Monday, March 30, 2015

The Idler, Thursday, March 19, 2015

The bugle calls

MATTERS are becoming fraught with all these injuries in the Sharks camp and the 

insistence of Saru that our Springboks should be rested –  just when the Waikato 

Chiefs are in town.

The permutations of this enforced R&R are by no means clear, but it would be a 

travesty if a team that gelled so nicely last weekend were not allowed to keep ramping 

it up because of enforced personnel changes.

But a crisis is a crisis and we of the rugby brotherhood will rally to the cause. 

As it happens, I attend a regular rugby colloquium in Durban North of players of 

yesteryear. We have earnestly discussed the crisis and come up with a makeshift 

solution.

Keith Parkinson is available to stand in for Bismarck if necessary over coming weeks. 

Pete Ripley-Evans similarly for Jannie. Trix Truter is available on the wing for JP 

Pietersen. My old clubmate Freddie Davel can stand in for Patrick Lambie. And Brian 

Schabram is available at scrumhalf if Cobus Reinach has to stand down. (And then I 

will be on the bench for Schabie in case, at the age of 83, he should run out of puff).

It was fairly late by the time we came to this decision. The horse mentioned in the 

Book of Job comes to mind:  "He saith among the trumpets, Ha, ha; 

and he smelleth the battle afar off, the thunder of the captains, 

and the shouting ..."

Avante! Avante! These rugby colloquiums can get quite lively.

Sixty-yarder

EARLIER this week Zoltan de Rosner mentioned an Under-19 inter-provincial at 

King's Park in the late fifties when a Transvaal prop forward took off his boot to goal 

a penalty from his own 10-yard line.

Now Bernard Ravno tells us he actually played in that game, which he thinks was 

against Northern Transvaal, not Transvaal.

"Zoltan is quite correct – a burly opposition prop forward did indeed kick a penalty 

over from his own 10 yard line. However I don't recall him removing his boots to do 

so, but then I also cannot recall the final score, so he may well have done."

Bernard says the Springbok trials were held the following week. At the last moment 

one of the prop forwards in the D team could not play and so they called up the Under 

19 "mighty booter" to fill in.

"What happened thereafter I cannot recall, nor his name – except that I had played 

against him the previous Saturday."

Yech!

A WEEK or so ago, Sally Bosch was unable to read this column 

because we also had a picture of a cockroach with a radio tag 

attached. Cockroaches give her the hebbie-jeebies, even a picture 

of one, and she couldn't bear to look at it.

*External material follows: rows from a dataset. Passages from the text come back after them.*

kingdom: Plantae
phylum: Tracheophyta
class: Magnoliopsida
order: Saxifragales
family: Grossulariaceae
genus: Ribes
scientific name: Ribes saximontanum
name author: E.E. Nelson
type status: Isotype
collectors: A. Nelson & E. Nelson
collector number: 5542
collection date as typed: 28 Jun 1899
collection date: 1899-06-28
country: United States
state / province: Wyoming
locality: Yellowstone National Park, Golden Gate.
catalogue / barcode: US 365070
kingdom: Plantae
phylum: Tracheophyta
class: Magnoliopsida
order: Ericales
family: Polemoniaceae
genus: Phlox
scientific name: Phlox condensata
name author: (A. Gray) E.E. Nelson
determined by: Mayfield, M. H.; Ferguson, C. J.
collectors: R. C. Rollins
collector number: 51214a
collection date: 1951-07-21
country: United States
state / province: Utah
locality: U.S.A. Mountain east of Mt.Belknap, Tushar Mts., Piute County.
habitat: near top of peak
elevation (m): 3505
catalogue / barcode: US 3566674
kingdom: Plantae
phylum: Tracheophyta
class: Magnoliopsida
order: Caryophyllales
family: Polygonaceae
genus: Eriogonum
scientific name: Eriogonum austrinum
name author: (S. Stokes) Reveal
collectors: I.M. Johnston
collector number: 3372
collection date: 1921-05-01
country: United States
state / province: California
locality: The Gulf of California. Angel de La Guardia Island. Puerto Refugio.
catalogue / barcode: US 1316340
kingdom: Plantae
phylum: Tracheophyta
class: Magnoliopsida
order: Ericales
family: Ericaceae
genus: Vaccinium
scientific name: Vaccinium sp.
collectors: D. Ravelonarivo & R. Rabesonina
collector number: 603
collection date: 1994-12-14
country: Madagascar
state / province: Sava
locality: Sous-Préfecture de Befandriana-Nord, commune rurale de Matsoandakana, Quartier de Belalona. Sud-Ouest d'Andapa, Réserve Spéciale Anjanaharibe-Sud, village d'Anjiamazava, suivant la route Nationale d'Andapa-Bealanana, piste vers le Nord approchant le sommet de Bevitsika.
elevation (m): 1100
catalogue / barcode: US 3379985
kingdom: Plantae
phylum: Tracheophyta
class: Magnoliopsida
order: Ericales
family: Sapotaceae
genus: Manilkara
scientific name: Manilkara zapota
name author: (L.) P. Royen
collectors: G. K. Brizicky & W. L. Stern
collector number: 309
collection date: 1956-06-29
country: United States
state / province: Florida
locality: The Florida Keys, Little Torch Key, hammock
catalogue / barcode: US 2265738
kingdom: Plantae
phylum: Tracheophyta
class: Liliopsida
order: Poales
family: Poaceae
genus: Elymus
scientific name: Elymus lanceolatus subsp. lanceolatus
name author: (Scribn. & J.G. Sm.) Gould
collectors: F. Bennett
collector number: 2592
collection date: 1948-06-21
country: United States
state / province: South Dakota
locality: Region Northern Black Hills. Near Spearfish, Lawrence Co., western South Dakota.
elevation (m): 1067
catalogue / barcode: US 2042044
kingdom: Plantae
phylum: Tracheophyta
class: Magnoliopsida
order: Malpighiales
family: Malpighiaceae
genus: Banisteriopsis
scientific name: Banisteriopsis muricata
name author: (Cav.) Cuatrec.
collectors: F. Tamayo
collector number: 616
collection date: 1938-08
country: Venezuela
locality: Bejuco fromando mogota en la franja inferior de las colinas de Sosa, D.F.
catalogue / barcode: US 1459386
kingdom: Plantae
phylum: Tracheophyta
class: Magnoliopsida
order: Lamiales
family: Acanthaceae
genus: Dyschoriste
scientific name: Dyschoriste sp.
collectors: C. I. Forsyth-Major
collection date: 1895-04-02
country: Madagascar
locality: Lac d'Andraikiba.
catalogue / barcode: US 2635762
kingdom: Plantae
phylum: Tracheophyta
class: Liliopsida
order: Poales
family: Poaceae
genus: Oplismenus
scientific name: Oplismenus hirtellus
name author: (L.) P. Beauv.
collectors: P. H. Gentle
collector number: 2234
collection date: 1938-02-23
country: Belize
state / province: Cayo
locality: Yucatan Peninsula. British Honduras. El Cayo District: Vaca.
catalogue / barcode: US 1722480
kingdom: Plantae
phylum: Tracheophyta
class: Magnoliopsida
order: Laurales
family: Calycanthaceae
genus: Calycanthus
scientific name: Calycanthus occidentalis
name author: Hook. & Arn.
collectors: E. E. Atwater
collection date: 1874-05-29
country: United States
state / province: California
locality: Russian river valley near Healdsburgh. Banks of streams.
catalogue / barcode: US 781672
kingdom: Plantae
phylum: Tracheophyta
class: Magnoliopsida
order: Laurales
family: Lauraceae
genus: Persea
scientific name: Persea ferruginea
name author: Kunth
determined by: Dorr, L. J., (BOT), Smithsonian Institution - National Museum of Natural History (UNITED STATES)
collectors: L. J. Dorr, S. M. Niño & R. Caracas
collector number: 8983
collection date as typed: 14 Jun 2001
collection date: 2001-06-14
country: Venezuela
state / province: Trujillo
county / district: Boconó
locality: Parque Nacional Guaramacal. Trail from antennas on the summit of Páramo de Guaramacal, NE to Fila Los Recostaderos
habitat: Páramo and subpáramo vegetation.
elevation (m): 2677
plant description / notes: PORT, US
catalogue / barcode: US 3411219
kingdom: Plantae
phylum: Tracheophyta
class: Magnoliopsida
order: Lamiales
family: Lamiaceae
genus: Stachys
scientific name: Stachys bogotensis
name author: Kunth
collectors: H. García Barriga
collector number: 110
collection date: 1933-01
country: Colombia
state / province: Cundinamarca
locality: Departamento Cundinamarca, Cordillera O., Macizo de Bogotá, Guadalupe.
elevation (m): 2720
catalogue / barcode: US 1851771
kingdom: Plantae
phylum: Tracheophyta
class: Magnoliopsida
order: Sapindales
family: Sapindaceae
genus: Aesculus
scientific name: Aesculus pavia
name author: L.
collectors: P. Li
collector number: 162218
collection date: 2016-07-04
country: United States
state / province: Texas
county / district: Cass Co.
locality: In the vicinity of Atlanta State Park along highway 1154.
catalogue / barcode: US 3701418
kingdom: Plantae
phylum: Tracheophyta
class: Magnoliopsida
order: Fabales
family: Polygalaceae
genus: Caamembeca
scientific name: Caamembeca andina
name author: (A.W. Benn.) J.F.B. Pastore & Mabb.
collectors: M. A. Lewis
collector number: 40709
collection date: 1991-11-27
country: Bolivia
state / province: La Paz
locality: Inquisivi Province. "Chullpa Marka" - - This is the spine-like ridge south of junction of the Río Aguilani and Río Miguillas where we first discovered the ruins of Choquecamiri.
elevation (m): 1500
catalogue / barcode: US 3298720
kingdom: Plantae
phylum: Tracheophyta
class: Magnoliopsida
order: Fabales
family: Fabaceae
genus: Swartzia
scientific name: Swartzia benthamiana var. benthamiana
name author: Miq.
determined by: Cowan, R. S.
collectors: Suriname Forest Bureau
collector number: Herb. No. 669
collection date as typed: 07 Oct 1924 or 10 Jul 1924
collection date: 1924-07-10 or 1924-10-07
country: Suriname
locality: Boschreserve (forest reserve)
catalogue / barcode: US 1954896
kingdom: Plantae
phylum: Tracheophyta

And it gets worse. She can't stand insecticide spray. It makes her 

physically ill.

Sally has strung together a few lines on this twin aversion. It's titled 

Don't Bug Me!

I don't like ugly bugs,

But I cannot stand the spray.

I'd rather have the goggas

And noo-noos any day.

I really do not like bugs,

Roaches scare me silly,

But bug-spray is what bugs me most.

In fact it drives me dilly.

Keep your spray away from me,

And leave those bugs alone!

I beg of you, I'm on my knees.

Please wait until I'm gone!

Water sommelier

NEWS from America – a restaurant in Los Angeles 

offers diners a list of 20 types of bottled water. 

Water sommelier Martin Riese also offers regular 

"water tastings" – like wine tastings – where people 

are able to discover their favourite blend.

Selections at a recent tasting included Iskilde, 

Danish glacier water that evokes childhood 

memories of tasting raindrops, and Roi, a high-
magnesium water from Slovenia that has a metallic 

taste. 

There's nothing strange about this. At the Street 

Shelter for the Over-Forties we have regular water 

tastings. The preferred blend usually involves The 

Famous Grouse (aka Die Beroemde Tarentaal) or 

Klipdrift.

Tailpiece

"HI, you logged a call with tech support. What 

seems to be the problem?"

"It's this damned computer. It does whatever in the 

hell it wants. It's supposed to do only what I tell it 

to."

"Listen lady, it's a computer not a husband."

Last word

Never put off until tomorrow what you can do the day after tomorrow.